Sementara di Singapura, yang termasuk negara modern ini, menurut Badan Lingkungan Nasional Singapura (NEA) pada Desember 2022 lalu mengungkapkan, ada antara 200 hingga 300 kasus demam berdarah mingguan. Ini sekitar 20 persen lebih banyak dari jumlah rata-rata kasus yang dilaporkan untuk periode yang sama dan dari 2019 hingga 2021, meskipun angka mingguan menurun sekitar 80 persen dari puncaknya di bulan Mei.

Jumlah total kasus demam berdarah yang dilaporkan pada tahun 2022 adalah 30.969 pada 2 Desember – hampir enam kali jumlah total kasus yang tercatat sepanjang tahun 2021, dan sekitar 90 persen dari jumlah kasus yang tercatat pada tahun 2020, kata NEA.

Nyamuk makin tangguh

Tingkat resistensi nyamuk yang makin kuat ini tak hanya terjadi pada nyamuk jenis Aedes aegypti. Resistensi juga terdeteksi pada nyamuk jenis lain, yakni Aedes albopictus, meskipun pada tingkat yang lebih rendah.

Mungkin karena nyamuk jenis ini cenderung berada di luar rumah, dan seringkali mencari makan pada hewan. Selain itu mungkin lebih sedikit terpapar insektisida dibandingkan nyamuk Aedes aegypti yang menyukai manusia.

Penelitian menemukan beberapa perubahan genetik terkait dengan resistensi. Tingkat resistensinya berbeda, dengan nyamuk dari Ghana serta sebagian Indonesia dan Taiwan masih relatif rentan terhadap bahan kimia yang ada, terutama pada dosis yang lebih tinggi.

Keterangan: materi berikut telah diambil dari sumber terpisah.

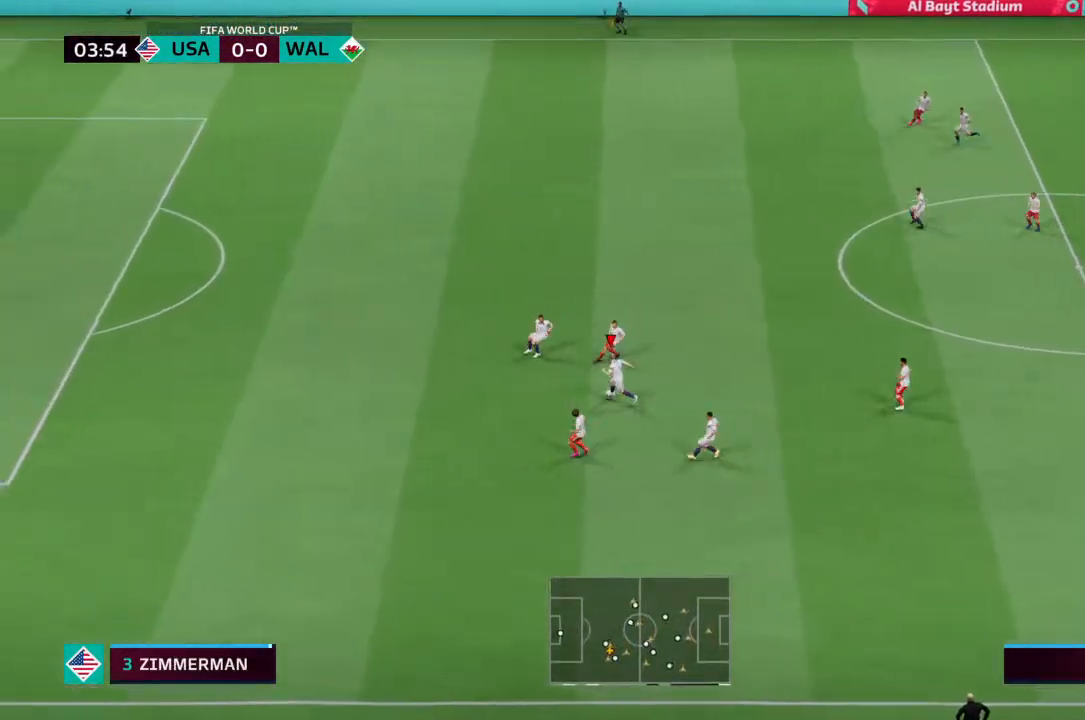
{"buttons": [], "left_stick": "left", "right_stick": "center", "events": []}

Tetapi penelitian menunjukkan ‘strategi yang biasa digunakan mungkin tidak lagi efektif’, kata Cameron Webb, seorang profesor dan peneliti nyamuk di NSW Health Pathology dan University of Sydney.

“Ada bukti yang berkembang bahwa mungkin tidak ada tempat untuk formulasi insektisida saat ini dalam mengendalikan populasi hama nyamuk utama,” kata Webb kepada AFP.

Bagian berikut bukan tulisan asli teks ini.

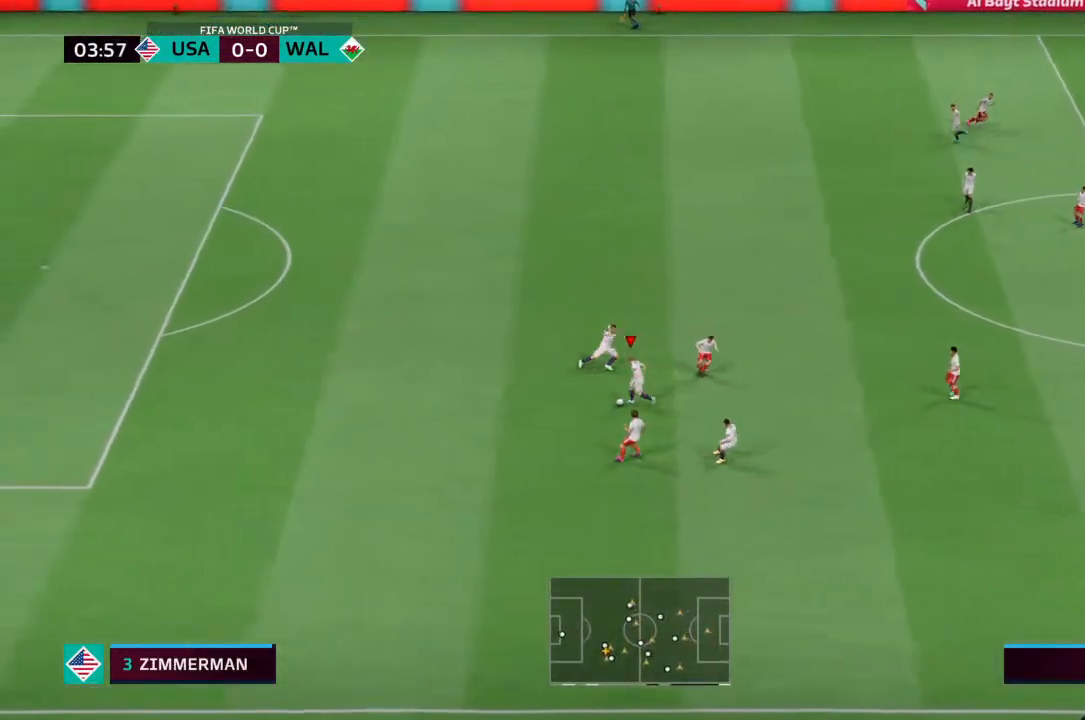
{"buttons": [], "left_stick": "up-left", "right_stick": "center", "events": [[300, "left_stick", "up-left"]]}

Dia mengatakan bahan kimia baru diperlukan, tetapi pihak berwenang dan peneliti juga perlu memikirkan cara lain untuk melindungi masyarakat, termasuk vaksin.

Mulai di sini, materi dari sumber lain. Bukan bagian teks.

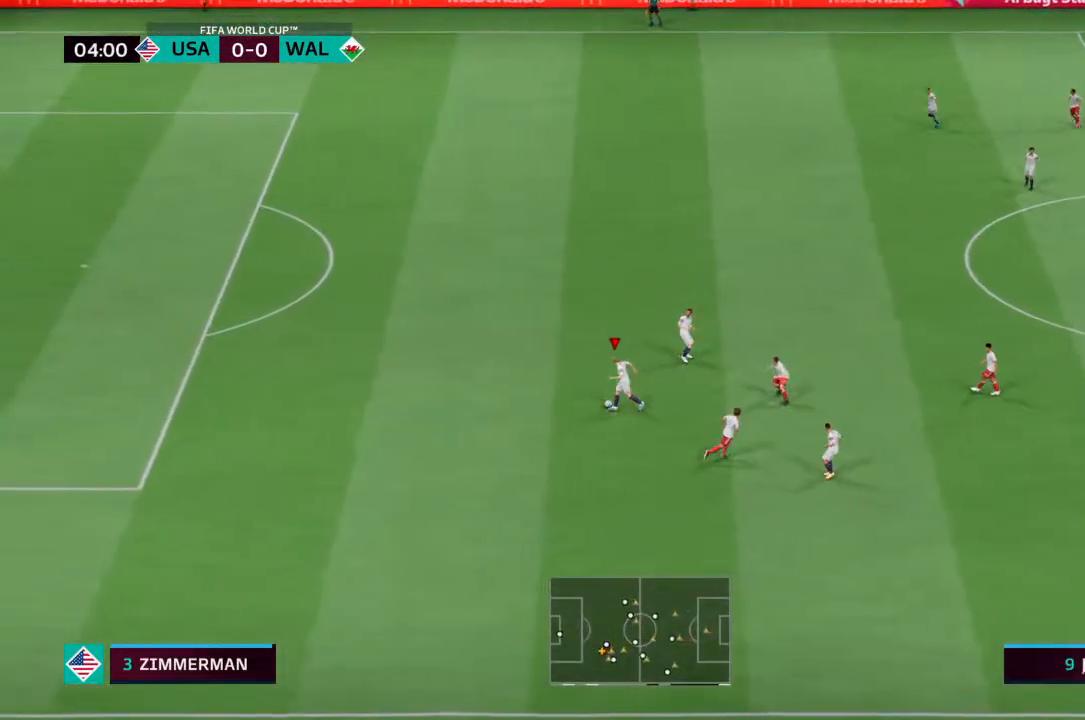
{"buttons": ["CROSS"], "left_stick": "up", "right_stick": "center", "events": [[300, "CROSS", "down"], [300, "left_stick", "up"]]}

“Kita harus berpikir tentang merotasi insektisida… yang memiliki target berbeda,” tambah Kasai, yang penelitiannya dipublikasikan bulan lalu di jurnal Science Advances.

Kapan dan di mana mutasi resistensi muncul masih menjadi misteri, tetapi Kasai sekarang memperluas penelitian di tempat lain di Asia dan memeriksa sampel yang lebih baru dari Kamboja dan Vietnam untuk melihat apakah ada yang berubah dari periode studi 2016-2019.

Ia khawatir nyamuk dengan mutasi yang ditemukan dalam penelitian ini akan menyebar ke seluruh dunia dalam waktu dekat. Sebelum itu terjadi para ahli harus segera memikirkan solusinya.